J.P. Court to leave Frankford, police officer resigns
Next year, Justice of the Peace Court 1—Criminal, Truancy will move out of its Frankford location. Town Councilman Marty Presley said the Town had been told the Court would not be renewing its lease, which ends in January 2017.
“Council needs to make a decision about what they’re going to do,” he said, as to whether or not the Town would look to rent the building out again or to use it as a combined town hall/police department.
The Town receives approximately $40,000 annually renting the property, and Presley said about $20,000 of that will be placed in the upcoming year’s budget.
When asked why the J.P. Court would not be renewing their lease, council members said they were told the court was consolidating operations elsewhere.
Also during the April council meeting, it was announced that the Town’s second police officer, James Joles, had resigned from the police department and moved on to the Dagsboro Police Department.
Councilman Skip Ash said Joles went to Dagsboro because they are on the State’s pension plan.
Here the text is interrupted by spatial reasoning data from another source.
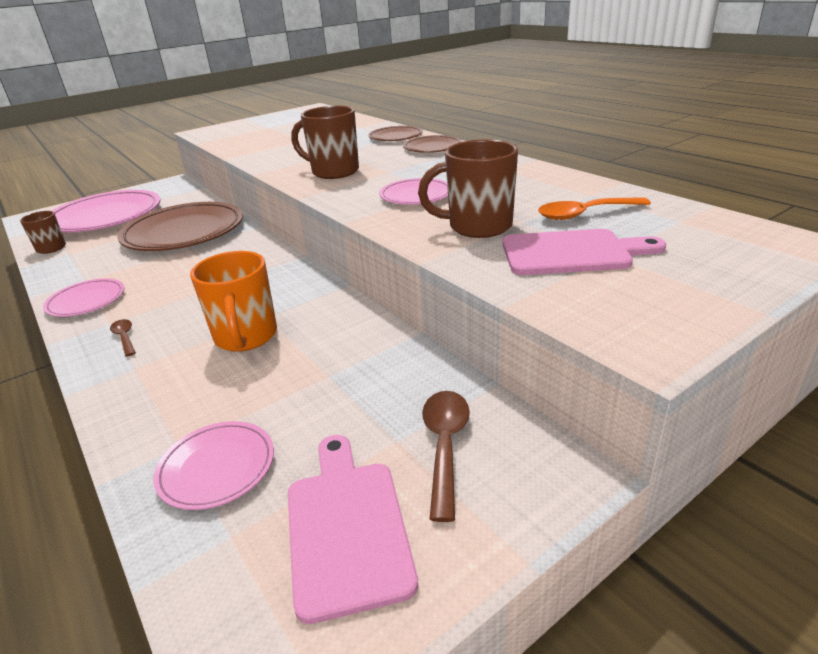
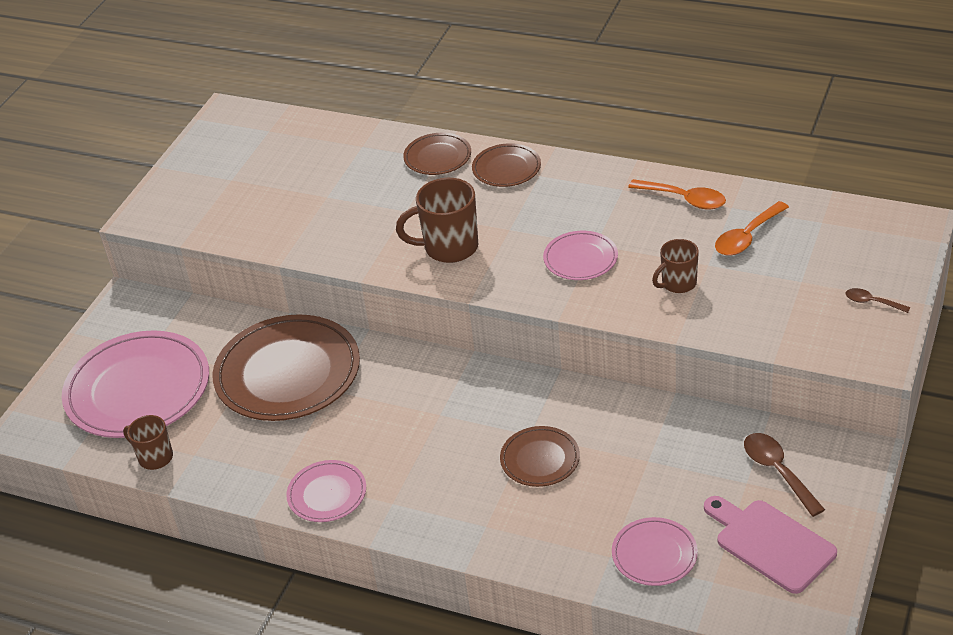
camera: 30 degrees left, 10 degrees up
(125, 337) = (431, 507): brown spoon -> brown spoon (872, 302)
(246, 337) = (540, 459): orange mug -> brown plate
(478, 226) = (678, 283): brown mug -> brown mug, size x0.61
(551, 183) = (684, 199): none -> orange spoon
(572, 253) = (774, 289): pink cutting board -> none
He added that the Town is looking into sending Taylor Bare to the fall’s police academy, but will also have to look into a contractual stipulation obligating new hires that the Town sends to the police academy to work for Frankford for at least three years.
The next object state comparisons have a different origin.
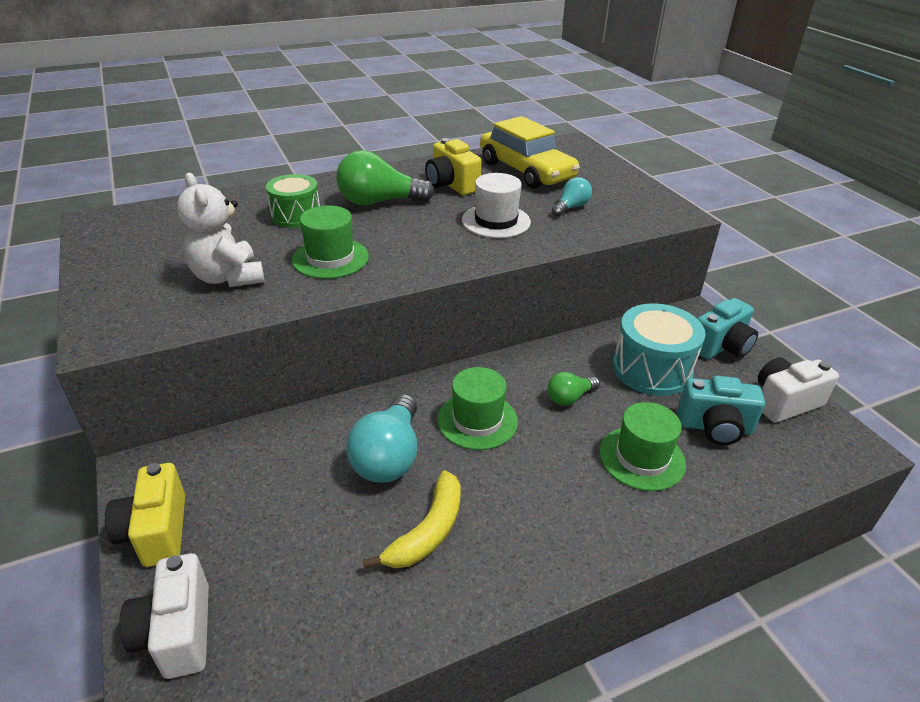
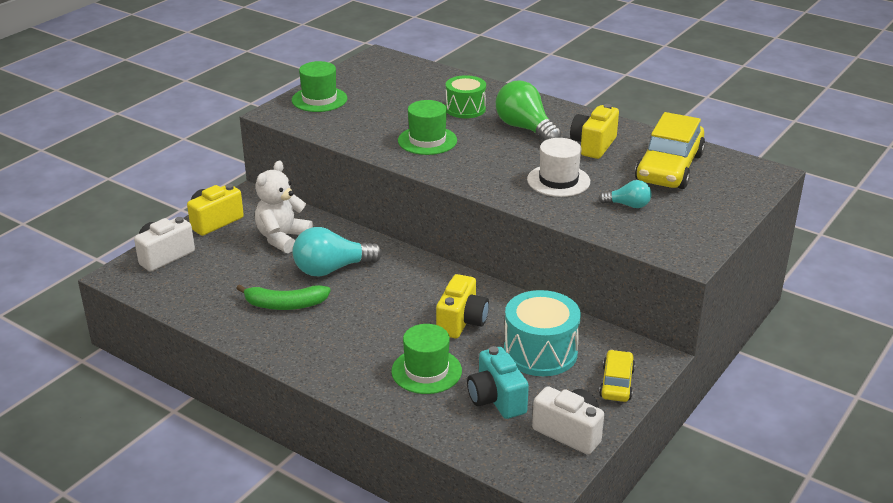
camera: 60 degrees right, 5 degrees down
(228, 277) = (367, 119): white teddy bear -> white teddy bear (282, 238)
(428, 531) = (285, 305): yellow banana -> green banana
(477, 420) = (397, 290): green hat -> green hat (319, 99)
(569, 398) = (461, 322): green light bulb -> yellow camera
(721, 347) = (616, 383): turquoise camera -> yellow car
The council said they would not make a hiring decision until the Town’s 2017-fiscal-year budget is approved this summer.
Councilman Greg Welch also gave an update on the charter committee’s progress.
“The committee’s feeling is that there’s no urgent need to charge the charter at this time. All the immediate needs can be addressed by ordinance. Basically, just about all of them can be fulfilled by ordinance,” he said.
Welch added that the committee would continue to meet to review the charter.
Presley said he disagreed and believed a charter change would be necessary, noting the recent lawsuit by former town administrator Terry Truitt over unused leave and a now-former councilman having chosen during his term to no longer attend council meetings.
“There’s a long list of things that are problems with the charter… How many meetings did we attend when the attorney sat at the table and said, because of ambiguous language in the charter, he made everybody mad, ‘because that’s what the charter said.’ We need to take those ambiguities out of the charter.”
In other Town news:
• Presley said the Town’s audit through the State has moved into Phase II, which could take 30 to 60 days.
“They don’t give us much in the way of updates,” he said.
Presley added that he had asked that, once the audit is complete, a representative come and give a presentation to the Town regarding their findings.
• Following an executive session, the council voted unanimously to hire Cheryl Lynch as the Town’s fulltime town clerk.